**WORK INSTRUCTION**: Each line of the records below that holds "lines" should be copied out.

*** DATA EXTRACTS Section Begins ***

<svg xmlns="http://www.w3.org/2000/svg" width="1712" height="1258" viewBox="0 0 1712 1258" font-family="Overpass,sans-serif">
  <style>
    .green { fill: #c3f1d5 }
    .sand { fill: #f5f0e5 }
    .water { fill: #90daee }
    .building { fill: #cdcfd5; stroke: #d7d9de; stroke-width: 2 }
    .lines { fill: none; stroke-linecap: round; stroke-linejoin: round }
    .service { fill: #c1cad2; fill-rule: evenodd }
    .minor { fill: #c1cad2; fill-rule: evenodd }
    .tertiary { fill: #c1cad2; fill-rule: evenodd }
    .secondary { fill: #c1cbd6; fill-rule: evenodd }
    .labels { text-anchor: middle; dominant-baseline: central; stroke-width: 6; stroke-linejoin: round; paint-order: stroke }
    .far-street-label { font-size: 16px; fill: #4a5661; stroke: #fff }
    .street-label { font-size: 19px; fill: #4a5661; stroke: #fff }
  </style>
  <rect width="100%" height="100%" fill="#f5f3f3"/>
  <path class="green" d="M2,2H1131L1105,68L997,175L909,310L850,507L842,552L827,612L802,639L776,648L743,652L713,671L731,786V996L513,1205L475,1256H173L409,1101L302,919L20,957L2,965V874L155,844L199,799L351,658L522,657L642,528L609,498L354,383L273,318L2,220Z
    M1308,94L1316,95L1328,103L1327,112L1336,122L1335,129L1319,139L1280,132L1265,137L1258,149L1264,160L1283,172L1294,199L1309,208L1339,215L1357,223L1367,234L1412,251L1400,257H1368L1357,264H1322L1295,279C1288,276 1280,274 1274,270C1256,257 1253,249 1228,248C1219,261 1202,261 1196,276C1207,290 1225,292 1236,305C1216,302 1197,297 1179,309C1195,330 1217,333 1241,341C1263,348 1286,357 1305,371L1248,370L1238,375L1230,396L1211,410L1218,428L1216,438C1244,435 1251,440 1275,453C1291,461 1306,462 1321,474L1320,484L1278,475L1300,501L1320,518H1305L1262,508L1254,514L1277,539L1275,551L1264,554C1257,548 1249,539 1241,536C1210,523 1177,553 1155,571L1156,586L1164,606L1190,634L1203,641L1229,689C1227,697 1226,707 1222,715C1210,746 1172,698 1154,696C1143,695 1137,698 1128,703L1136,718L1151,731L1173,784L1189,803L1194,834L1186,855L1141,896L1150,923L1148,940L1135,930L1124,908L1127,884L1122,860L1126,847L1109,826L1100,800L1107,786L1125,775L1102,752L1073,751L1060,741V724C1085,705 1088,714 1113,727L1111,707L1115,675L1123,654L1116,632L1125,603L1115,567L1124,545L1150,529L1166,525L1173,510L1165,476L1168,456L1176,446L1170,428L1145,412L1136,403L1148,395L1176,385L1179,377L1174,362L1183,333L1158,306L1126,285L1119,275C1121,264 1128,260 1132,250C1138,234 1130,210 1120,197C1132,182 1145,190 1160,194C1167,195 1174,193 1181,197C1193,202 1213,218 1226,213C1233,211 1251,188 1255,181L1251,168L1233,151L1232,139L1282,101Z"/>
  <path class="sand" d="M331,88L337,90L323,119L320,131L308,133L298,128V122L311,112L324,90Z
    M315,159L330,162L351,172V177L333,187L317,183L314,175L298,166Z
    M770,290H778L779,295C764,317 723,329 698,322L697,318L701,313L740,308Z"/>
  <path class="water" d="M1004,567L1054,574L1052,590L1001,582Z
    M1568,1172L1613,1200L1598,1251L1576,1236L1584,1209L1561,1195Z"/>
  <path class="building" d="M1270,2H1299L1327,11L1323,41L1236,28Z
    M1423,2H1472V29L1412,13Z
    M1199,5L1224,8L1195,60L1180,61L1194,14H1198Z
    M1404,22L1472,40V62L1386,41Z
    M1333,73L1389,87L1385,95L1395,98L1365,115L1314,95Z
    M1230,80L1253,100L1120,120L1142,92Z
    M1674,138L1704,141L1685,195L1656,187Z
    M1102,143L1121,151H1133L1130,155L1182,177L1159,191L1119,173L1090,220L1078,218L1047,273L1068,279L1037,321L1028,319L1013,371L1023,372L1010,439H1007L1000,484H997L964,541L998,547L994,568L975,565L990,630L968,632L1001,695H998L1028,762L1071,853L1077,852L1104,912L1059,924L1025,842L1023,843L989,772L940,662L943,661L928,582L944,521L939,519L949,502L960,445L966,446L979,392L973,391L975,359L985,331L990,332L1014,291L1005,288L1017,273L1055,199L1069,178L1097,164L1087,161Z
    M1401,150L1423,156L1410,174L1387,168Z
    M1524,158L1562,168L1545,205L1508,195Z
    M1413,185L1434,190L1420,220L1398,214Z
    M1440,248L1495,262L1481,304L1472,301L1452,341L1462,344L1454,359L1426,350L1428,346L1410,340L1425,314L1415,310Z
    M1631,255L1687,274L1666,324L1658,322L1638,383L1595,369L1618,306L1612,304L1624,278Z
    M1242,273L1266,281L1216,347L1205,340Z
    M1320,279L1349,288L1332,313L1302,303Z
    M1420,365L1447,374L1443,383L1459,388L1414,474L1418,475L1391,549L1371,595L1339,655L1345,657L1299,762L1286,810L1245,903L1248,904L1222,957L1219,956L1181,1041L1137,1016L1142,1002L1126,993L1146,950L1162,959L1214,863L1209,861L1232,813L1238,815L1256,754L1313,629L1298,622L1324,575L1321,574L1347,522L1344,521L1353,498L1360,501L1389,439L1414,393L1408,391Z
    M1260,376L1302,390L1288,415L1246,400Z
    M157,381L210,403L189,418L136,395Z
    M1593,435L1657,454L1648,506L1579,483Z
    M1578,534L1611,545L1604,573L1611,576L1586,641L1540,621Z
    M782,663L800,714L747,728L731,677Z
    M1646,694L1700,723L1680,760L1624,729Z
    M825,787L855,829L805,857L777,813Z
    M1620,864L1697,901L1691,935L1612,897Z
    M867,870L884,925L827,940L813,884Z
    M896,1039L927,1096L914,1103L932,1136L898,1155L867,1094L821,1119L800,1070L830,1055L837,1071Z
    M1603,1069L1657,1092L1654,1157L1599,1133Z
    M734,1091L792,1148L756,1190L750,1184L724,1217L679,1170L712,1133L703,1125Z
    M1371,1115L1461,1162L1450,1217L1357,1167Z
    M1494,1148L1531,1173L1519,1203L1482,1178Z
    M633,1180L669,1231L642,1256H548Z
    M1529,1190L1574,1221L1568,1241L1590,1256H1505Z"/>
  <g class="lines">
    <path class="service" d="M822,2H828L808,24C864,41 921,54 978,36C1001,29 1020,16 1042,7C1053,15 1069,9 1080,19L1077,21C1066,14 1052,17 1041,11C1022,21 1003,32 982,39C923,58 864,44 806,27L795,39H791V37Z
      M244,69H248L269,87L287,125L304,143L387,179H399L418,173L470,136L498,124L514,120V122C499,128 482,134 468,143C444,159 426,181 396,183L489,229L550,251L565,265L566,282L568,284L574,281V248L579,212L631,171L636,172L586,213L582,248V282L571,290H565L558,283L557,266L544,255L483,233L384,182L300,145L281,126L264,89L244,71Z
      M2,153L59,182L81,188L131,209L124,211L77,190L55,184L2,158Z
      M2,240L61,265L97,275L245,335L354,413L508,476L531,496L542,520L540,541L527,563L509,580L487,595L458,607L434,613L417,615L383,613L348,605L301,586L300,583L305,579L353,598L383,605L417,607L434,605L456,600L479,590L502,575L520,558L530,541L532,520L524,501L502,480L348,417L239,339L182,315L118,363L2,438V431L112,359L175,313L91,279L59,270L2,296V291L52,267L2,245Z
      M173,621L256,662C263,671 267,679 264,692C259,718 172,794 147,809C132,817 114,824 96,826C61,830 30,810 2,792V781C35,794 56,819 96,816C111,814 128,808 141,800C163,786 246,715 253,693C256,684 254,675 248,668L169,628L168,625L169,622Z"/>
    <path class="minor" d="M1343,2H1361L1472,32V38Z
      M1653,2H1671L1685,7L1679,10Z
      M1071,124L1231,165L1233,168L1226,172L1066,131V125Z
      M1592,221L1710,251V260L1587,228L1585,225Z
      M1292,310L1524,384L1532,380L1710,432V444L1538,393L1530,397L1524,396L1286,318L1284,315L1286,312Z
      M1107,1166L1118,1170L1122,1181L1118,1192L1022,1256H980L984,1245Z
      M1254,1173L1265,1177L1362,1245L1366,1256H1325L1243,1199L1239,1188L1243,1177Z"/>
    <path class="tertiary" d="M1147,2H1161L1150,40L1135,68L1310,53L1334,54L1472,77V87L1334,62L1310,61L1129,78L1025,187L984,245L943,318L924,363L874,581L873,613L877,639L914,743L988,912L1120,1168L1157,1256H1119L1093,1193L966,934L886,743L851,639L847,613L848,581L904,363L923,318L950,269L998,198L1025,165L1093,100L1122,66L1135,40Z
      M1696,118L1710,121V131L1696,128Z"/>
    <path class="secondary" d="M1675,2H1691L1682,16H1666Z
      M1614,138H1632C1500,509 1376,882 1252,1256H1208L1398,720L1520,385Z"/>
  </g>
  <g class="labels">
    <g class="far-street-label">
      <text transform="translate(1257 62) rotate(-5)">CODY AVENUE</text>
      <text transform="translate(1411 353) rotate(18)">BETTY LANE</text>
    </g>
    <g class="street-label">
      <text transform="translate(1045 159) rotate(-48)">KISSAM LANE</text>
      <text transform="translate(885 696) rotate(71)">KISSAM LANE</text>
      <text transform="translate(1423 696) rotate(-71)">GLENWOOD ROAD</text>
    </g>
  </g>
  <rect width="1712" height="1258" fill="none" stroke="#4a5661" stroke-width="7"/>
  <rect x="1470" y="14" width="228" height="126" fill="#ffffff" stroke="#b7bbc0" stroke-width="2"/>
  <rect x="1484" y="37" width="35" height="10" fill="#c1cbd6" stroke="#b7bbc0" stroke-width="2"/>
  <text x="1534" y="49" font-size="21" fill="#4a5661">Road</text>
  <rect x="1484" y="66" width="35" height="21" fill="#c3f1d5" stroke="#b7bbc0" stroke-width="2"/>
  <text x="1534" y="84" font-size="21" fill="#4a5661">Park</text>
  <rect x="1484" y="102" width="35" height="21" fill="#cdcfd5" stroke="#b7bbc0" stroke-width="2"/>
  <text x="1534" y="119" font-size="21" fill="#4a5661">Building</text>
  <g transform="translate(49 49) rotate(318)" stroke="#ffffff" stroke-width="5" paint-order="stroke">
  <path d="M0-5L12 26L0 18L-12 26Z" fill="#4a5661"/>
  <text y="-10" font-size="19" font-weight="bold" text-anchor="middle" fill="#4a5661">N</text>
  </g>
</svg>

*** DATA EXTRACTS Section Ends ***

**TASK OUTPUT**:
    .lines { fill: none; stroke-linecap: round; stroke-linejoin: round }
  <g class="lines">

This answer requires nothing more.